**MATERIAL FOR THIS EXERCISE**
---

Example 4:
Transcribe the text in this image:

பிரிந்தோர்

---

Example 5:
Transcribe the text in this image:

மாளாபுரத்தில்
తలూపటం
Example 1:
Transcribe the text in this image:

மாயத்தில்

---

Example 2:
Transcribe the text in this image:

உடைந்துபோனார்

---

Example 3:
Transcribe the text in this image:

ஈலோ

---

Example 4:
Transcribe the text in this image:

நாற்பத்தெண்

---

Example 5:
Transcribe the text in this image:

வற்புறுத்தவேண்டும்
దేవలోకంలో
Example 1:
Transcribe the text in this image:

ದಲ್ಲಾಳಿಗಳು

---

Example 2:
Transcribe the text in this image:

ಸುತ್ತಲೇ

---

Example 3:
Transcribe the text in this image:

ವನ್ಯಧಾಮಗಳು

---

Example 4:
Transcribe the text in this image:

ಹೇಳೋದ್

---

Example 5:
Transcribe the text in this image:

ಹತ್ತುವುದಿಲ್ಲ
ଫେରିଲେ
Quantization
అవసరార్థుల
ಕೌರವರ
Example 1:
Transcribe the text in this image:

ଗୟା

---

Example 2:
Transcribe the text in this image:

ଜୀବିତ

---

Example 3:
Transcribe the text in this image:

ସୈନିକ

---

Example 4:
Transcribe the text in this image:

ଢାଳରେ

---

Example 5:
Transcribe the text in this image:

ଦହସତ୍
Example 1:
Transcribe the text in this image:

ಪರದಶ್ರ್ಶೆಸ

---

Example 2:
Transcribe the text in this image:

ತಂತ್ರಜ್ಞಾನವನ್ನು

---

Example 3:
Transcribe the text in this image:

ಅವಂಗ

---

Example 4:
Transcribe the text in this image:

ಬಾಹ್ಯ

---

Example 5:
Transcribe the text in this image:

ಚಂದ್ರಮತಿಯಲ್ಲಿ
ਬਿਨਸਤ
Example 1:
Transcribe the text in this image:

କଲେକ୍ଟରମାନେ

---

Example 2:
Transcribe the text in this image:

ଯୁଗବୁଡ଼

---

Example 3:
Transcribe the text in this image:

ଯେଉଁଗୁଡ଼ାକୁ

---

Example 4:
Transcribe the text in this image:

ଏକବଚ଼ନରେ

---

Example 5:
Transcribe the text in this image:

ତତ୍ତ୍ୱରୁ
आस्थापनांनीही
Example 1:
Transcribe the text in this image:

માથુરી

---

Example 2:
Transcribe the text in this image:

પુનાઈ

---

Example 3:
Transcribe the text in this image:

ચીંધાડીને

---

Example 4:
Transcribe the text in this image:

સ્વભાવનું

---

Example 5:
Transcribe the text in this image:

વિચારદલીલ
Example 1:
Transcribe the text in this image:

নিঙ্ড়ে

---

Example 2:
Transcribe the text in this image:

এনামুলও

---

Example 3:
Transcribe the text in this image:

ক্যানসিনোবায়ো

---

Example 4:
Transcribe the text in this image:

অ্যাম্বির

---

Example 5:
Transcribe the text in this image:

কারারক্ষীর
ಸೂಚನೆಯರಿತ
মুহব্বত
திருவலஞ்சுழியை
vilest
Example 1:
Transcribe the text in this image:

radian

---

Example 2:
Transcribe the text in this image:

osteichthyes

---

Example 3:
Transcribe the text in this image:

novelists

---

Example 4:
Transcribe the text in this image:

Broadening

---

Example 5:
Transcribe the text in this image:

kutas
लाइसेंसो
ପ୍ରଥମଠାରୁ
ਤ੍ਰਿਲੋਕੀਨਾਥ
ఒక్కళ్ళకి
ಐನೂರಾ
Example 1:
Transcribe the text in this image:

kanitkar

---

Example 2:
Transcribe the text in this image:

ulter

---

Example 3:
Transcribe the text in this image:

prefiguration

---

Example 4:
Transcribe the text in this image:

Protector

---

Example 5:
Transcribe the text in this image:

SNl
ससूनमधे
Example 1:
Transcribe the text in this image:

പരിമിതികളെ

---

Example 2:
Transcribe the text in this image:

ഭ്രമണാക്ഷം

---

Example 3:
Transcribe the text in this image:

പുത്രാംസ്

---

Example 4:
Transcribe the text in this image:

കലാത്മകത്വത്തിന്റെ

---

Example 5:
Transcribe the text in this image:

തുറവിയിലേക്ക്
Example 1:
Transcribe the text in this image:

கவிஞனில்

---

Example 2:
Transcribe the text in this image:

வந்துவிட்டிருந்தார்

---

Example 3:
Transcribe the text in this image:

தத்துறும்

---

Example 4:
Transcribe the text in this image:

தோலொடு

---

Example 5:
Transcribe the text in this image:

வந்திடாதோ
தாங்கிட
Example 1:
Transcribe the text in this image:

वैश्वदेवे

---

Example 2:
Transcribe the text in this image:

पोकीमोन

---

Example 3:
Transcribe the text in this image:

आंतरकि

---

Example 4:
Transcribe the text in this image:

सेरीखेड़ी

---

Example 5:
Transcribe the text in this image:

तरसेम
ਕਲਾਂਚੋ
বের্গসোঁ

**WHAT IS BEING ASKED**
Return the entries in full, keeping every line exactly as it is.

**TASK ANSWER**
---

Example 4:
Transcribe the text in this image:

பிரிந்தோர்

---

Example 5:
Transcribe the text in this image:

மாளாபுரத்தில்
తలూపటం
Example 1:
Transcribe the text in this image:

மாயத்தில்

---

Example 2:
Transcribe the text in this image:

உடைந்துபோனார்

---

Example 3:
Transcribe the text in this image:

ஈலோ

---

Example 4:
Transcribe the text in this image:

நாற்பத்தெண்

---

Example 5:
Transcribe the text in this image:

வற்புறுத்தவேண்டும்
దేవలోకంలో
Example 1:
Transcribe the text in this image:

ದಲ್ಲಾಳಿಗಳು

---

Example 2:
Transcribe the text in this image:

ಸುತ್ತಲೇ

---

Example 3:
Transcribe the text in this image:

ವನ್ಯಧಾಮಗಳು

---

Example 4:
Transcribe the text in this image:

ಹೇಳೋದ್

---

Example 5:
Transcribe the text in this image:

ಹತ್ತುವುದಿಲ್ಲ
ଫେରିଲେ
Quantization
అవసరార్థుల
ಕೌರವರ
Example 1:
Transcribe the text in this image:

ଗୟା

---

Example 2:
Transcribe the text in this image:

ଜୀବିତ

---

Example 3:
Transcribe the text in this image:

ସୈନିକ

---

Example 4:
Transcribe the text in this image:

ଢାଳରେ

---

Example 5:
Transcribe the text in this image:

ଦହସତ୍
Example 1:
Transcribe the text in this image:

ಪರದಶ್ರ್ಶೆಸ

---

Example 2:
Transcribe the text in this image:

ತಂತ್ರಜ್ಞಾನವನ್ನು

---

Example 3:
Transcribe the text in this image:

ಅವಂಗ

---

Example 4:
Transcribe the text in this image:

ಬಾಹ್ಯ

---

Example 5:
Transcribe the text in this image:

ಚಂದ್ರಮತಿಯಲ್ಲಿ
ਬਿਨਸਤ
Example 1:
Transcribe the text in this image:

କଲେକ୍ଟରମାନେ

---

Example 2:
Transcribe the text in this image:

ଯୁଗବୁଡ଼

---

Example 3:
Transcribe the text in this image:

ଯେଉଁଗୁଡ଼ାକୁ

---

Example 4:
Transcribe the text in this image:

ଏକବଚ଼ନରେ

---

Example 5:
Transcribe the text in this image:

ତତ୍ତ୍ୱରୁ
आस्थापनांनीही
Example 1:
Transcribe the text in this image:

માથુરી

---

Example 2:
Transcribe the text in this image:

પુનાઈ

---

Example 3:
Transcribe the text in this image:

ચીંધાડીને

---

Example 4:
Transcribe the text in this image:

સ્વભાવનું

---

Example 5:
Transcribe the text in this image:

વિચારદલીલ
Example 1:
Transcribe the text in this image:

নিঙ্ড়ে

---

Example 2:
Transcribe the text in this image:

এনামুলও

---

Example 3:
Transcribe the text in this image:

ক্যানসিনোবায়ো

---

Example 4:
Transcribe the text in this image:

অ্যাম্বির

---

Example 5:
Transcribe the text in this image:

কারারক্ষীর
ಸೂಚನೆಯರಿತ
মুহব্বত
திருவலஞ்சுழியை
vilest
Example 1:
Transcribe the text in this image:

radian

---

Example 2:
Transcribe the text in this image:

osteichthyes

---

Example 3:
Transcribe the text in this image:

novelists

---

Example 4:
Transcribe the text in this image:

Broadening

---

Example 5:
Transcribe the text in this image:

kutas
लाइसेंसो
ପ୍ରଥମଠାରୁ
ਤ੍ਰਿਲੋਕੀਨਾਥ
ఒక్కళ్ళకి
ಐನೂರಾ
Example 1:
Transcribe the text in this image:

kanitkar

---

Example 2:
Transcribe the text in this image:

ulter

---

Example 3:
Transcribe the text in this image:

prefiguration

---

Example 4:
Transcribe the text in this image:

Protector

---

Example 5:
Transcribe the text in this image:

SNl
ससूनमधे
Example 1:
Transcribe the text in this image:

പരിമിതികളെ

---

Example 2:
Transcribe the text in this image:

ഭ്രമണാക്ഷം

---

Example 3:
Transcribe the text in this image:

പുത്രാംസ്

---

Example 4:
Transcribe the text in this image:

കലാത്മകത്വത്തിന്റെ

---

Example 5:
Transcribe the text in this image:

തുറവിയിലേക്ക്
Example 1:
Transcribe the text in this image:

கவிஞனில்

---

Example 2:
Transcribe the text in this image:

வந்துவிட்டிருந்தார்

---

Example 3:
Transcribe the text in this image:

தத்துறும்

---

Example 4:
Transcribe the text in this image:

தோலொடு

---

Example 5:
Transcribe the text in this image:

வந்திடாதோ
தாங்கிட
Example 1:
Transcribe the text in this image:

वैश्वदेवे

---

Example 2:
Transcribe the text in this image:

पोकीमोन

---

Example 3:
Transcribe the text in this image:

आंतरकि

---

Example 4:
Transcribe the text in this image:

सेरीखेड़ी

---

Example 5:
Transcribe the text in this image:

तरसेम
ਕਲਾਂਚੋ
বের্গসোঁ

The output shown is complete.